Lee de Forest (1873-1961) patented his audion vacuum tube, which had a gain of 5-10, in 1906. But here, boys and girls, I must tread lightly, because the issue of who invented amplification remains controversial.

In later court documents, de Forest couldn’t adequately explain how the audion worked. On Oct. 30, 1912, Harold D. Arnold, working for what would become the Bell System, was given a demonstration of the audion. He recognized the potential of the tube to amplify telephone signals. Arnold built his first amplifying vacuum tube Oct. 18, 1913, with an improved “vacuum.” These were installed as telephone amplifiers for long-line transmission.

But the actual “triode amplifier” was credited to Major Edwin H. Armstrong (1890-1954).

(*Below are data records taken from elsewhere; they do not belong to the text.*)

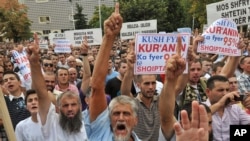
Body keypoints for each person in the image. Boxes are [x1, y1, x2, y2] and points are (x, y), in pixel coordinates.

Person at [82, 3, 141, 140]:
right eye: (116, 113)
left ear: (135, 120)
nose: (120, 118)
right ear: (108, 118)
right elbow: (96, 86)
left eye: (126, 114)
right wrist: (109, 37)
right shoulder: (100, 132)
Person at [27, 33, 88, 141]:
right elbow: (41, 94)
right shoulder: (52, 123)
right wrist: (34, 63)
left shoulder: (81, 124)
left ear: (79, 106)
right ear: (58, 108)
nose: (70, 109)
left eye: (73, 105)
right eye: (65, 105)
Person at [204, 75, 250, 141]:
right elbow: (200, 117)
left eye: (227, 90)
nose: (225, 93)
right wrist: (220, 104)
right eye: (220, 90)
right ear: (208, 92)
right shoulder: (200, 106)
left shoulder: (235, 108)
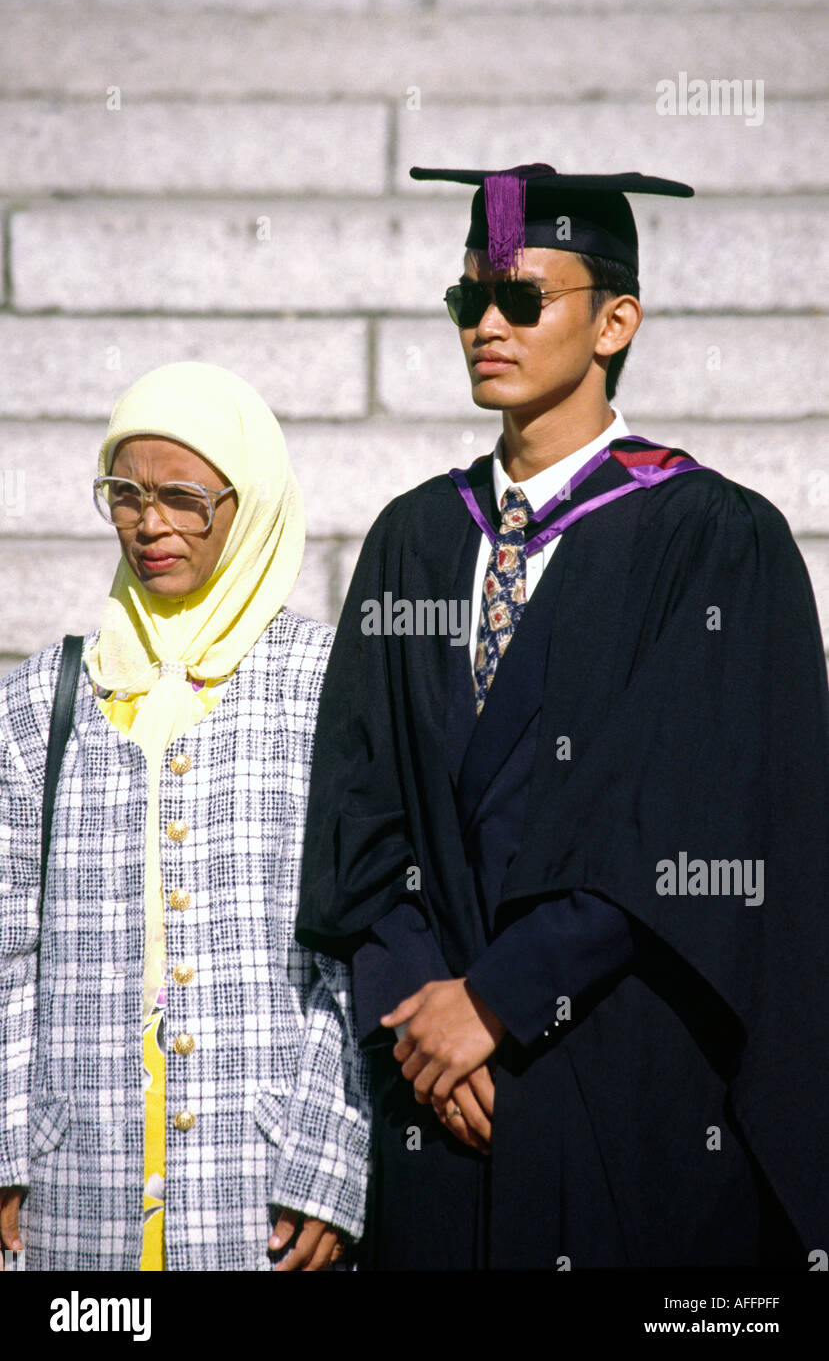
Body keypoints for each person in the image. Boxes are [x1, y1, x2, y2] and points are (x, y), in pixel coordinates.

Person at [296, 163, 829, 1269]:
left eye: (521, 299)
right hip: (435, 1098)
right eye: (466, 301)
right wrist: (418, 1017)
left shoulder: (711, 537)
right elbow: (360, 808)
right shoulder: (415, 539)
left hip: (620, 1074)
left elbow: (689, 815)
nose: (485, 325)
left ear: (614, 321)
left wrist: (494, 999)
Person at [0, 360, 371, 1271]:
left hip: (261, 1189)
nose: (150, 524)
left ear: (251, 506)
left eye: (184, 498)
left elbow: (360, 944)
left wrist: (328, 1163)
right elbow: (8, 941)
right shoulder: (42, 699)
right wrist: (10, 1145)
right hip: (75, 1191)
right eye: (123, 493)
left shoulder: (328, 690)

In 1912, while still a student at Princeton, he made improvements to the audion. The main one was to send the slightly amplified signal back into the grid, thus re-amplifying the signal. This “feedback” arrangement was instantly successful and gave an amplification factor of 10,000 or more.

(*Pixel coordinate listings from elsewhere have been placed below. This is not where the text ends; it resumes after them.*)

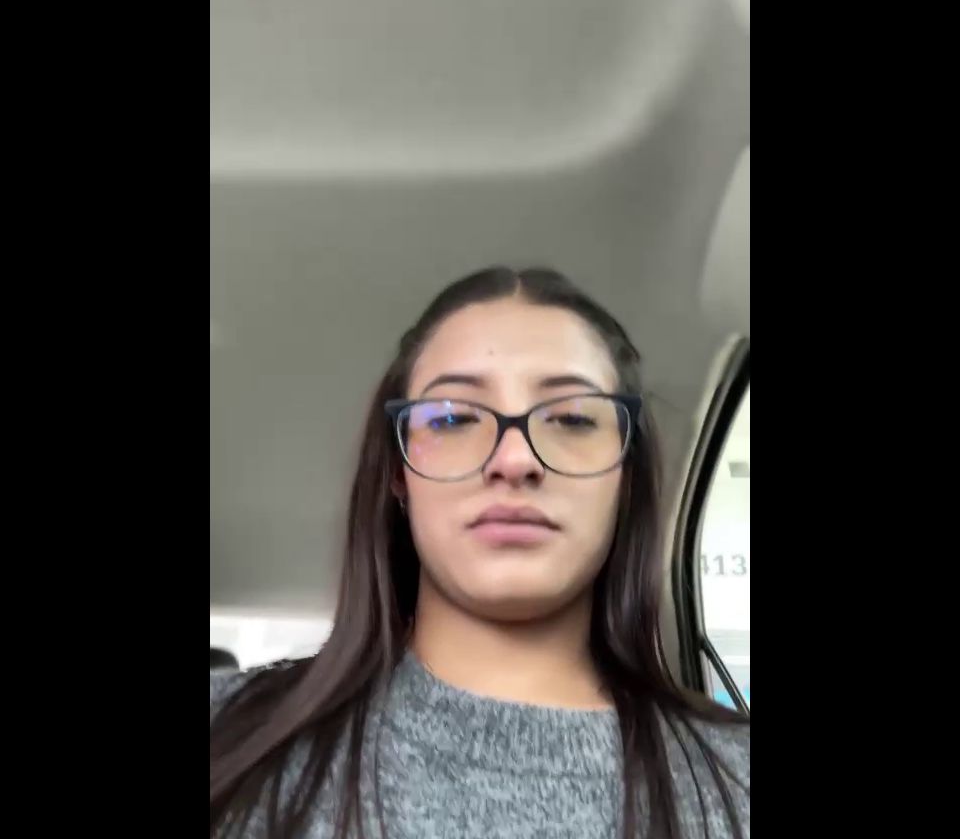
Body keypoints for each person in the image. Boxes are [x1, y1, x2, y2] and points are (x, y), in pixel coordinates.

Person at [211, 266, 749, 839]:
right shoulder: (228, 731)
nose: (514, 460)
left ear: (627, 474)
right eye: (452, 418)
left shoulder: (734, 777)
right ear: (398, 474)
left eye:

Armstrong and his fellow students could listen to telegraph signals without even putting on headphones. And when he increased the feedback, he could get the tube to oscillate, the basis for all future broadcast transmission.

By 1916, all sorts of people were into broadcasting, including Armstrong and de Forest. In fact, the Federal Department of Commerce, then in charge of “experimental” radio, shut down de Forest’s experimental station because it was playing music. The letter sent to him explained, in no uncertain terms, “There is no room in the ether for entertainment.”

There is another figure who was “playing with radio” that same year. He single-handedly changed the landscape of broadcasting and of American culture. And he was responsible for the purchase and installation of a lot of wire and cable. See if you can guess who he is.

No rabbi he

He was born in Russia in 1891. His parents send him to rabbinical school. It is probably lucky that he never pursued this career, as he would probably have made the worst rabbi ever.

To avoid the pogroms, the family moved to the United States in 1900. Here the young boy learned English and became entranced by the telegraph. In his late teens, he got a job as a telegraph operator working for the Marconi Wireless Telegraph Company atop the Wanamaker Hardware building in New York City.

There, on April 14, 1912, at age 21, he was operator on duty when a call came in. This was no normal call, but an S-O-S from a ship at sea. (The use of S-O-S for emergencies had only been established a few months before.)

The ship was the Titanic. As news hit the streets, this young man’s name instantly became a household word. And for the last time in history, radio silence was declared all along the East Coast so that this man could receive and send messages to the Titanic and the ships going to its aid.

The story has been carefully crafted into legend, so it is not known for sure if he was the first person to hear of the disaster. However, it is accepted that he stayed at his post for 72 hours, relaying messages to and from the ships going to rescue the survivors.

By 1916, along with Armstrong and de Forest, he was using his newfound fame to push the idea of commercial radio, something he called the “wireless music box,” although this idea was before its time. Even as late as 1920, one potential investor wrote him to say, “The wireless music box has no imaginable commercial value. Who would pay for a message sent to nobody in particular?”

Even the Marconi Company, his employer, rejected the idea of radio as anything but a communications medium. So he went to work for the Radio Corporation of America in 1920.

By 1921, RCA’s broadcast of the Dempsey-Carpentier boxing match attracted 300,000 radio listeners. Radio was off and running.

Our hero eventually rose to chairman of the board from 1947-1970. His exploits regarding the founding of NBC, his ruthless business dealings, especially with inventors such as Philo T. Farnsworth and C. Francis Jenkins, are detailed elsewhere.

His name? David Sarnoff (1891-1971). He liked the honorary title of “General.”

RCA pretty much owned the broadcast industry and, therefore, was responsible for a lot of wire and cable.